The comparison of the algorithms emphasizes the importance of choosing one appropriate to the specific domain’s data structure, in our case real-world cadastral data. While FCM produced well-separated clusters in the actual space, its assumption of spherical clusters limited its ability to capture the obvious spatial structure in the error space. DBSCAN, with its ability to identify clusters of arbitrary shape and its robustness to noise proved to be more effective algorithm. GMM performed equally well in identifying the linear pattern, but lacks the property of explicit noise handling, although it recognized as a different cluster the region at the center of the study area that has random errors.

While popular, the silhouette score, a quantitative measure of cluster quality, requires cautious interpretation in the specific dataset. The higher score for FCM does not agree with its performance. This underscores the importance of not relying only on quantitative metrics, but also use qualitative methods to evaluate whether clustering algorithms produce meaningful results.

The findings of this study have a direct application to the GNC. The identified region with the systematic error provides a clear target for corrections. Instead of conducting a re-survey of the entire area, resources can be directed to this region, using a simple transformation of the parcels, such as the Helmert transformation [69] to address the issue. This approach has the potential to reduce the cost and time required for cadastral map improvement in Greece.

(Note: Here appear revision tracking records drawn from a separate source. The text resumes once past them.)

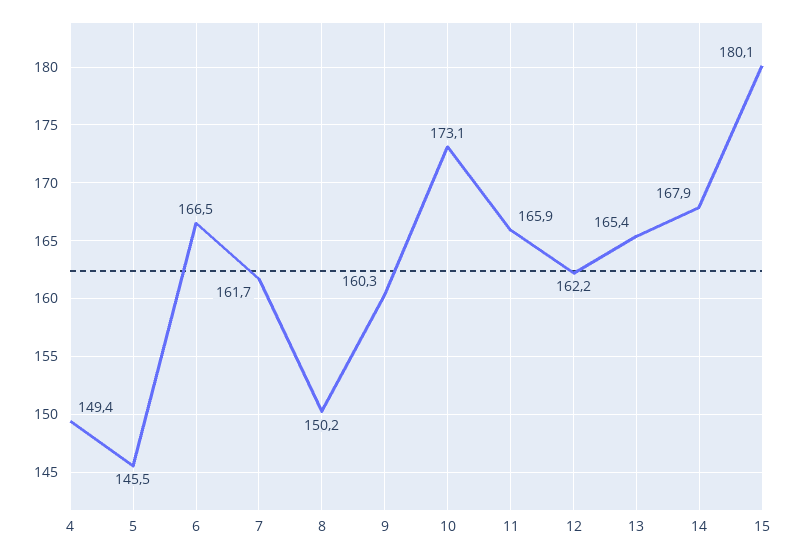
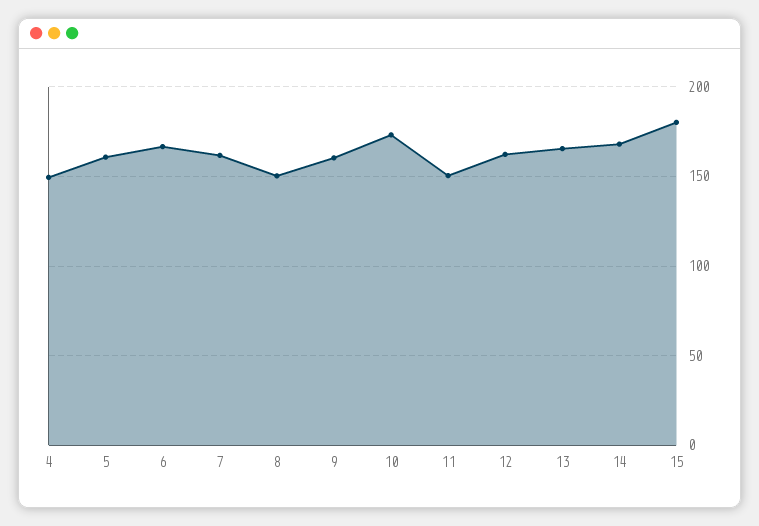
  {
    "4": 149.4,
-   "5": 145.5,
+   "5": 160,
    "6": 166.5,
    "7": 161.7,
    "8": 150.2,
    "9": 160.3,
    "10": 173.1,
-   "11": 165.9,
+   "11": 150,
    "12": 162.2,
    "13": 165.4,
    "14": 167.9,
    "15": 180.1
  }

Additionally, our results support the principles of FFPLA [13]. Clustering can be used as a ‘minimum viable’ method to identify and prioritize areas for improvement, supporting the FFPLA concept of upgradability. The identified clusters represent areas where the cadastral data are not currently ‘fit-for-purpose’ in terms of positional accuracy, and the clustering results provide a roadmap for targeted and economical corrections.

Finally, the identified clusters could also serve as input data for other supervised machine learning algorithms that can transform the cadastral map, in order to improve its positional accuracy. Despite the growing adoption of AI in geospatial analysis, AI-driven methods have not yet been widely applied to geometric corrections in LAS and this study highlights their potential.

5. Conclusions

This study demonstrates that unsupervised algorithms can effectively identify and characterize systematic spatial errors in digital cadastral maps. This automated identification of problematic regions has a significant practical value for the Greek National Cadastre, enabling targeted and cost-effective correction efforts, and directly contributes to the broader goals of cadastral renewal and progressive improvement.

This research has limitations because the analysis focus on a single study area. Therefore, findings may not generalize directly to other regions or countries. In addition, while clustering identifies the presence and location of systematic errors, it does not, by itself, provide the solution to correct them. Therefore, further work is needed towards the development of automated improvement methods.

Future research should validate this methodology on a larger set of areas, incorporate additional data sources to reveal error causes, and explore other clustering and machine learning approaches. Integrating expert knowledge through semi-supervised or active learning could improve results. Future work should focus on developing automated correction methods based on these findings, leading to a streamlined workflow for cadastral map improvement, with a goal for more reliable, fit-for-purpose, land administration systems.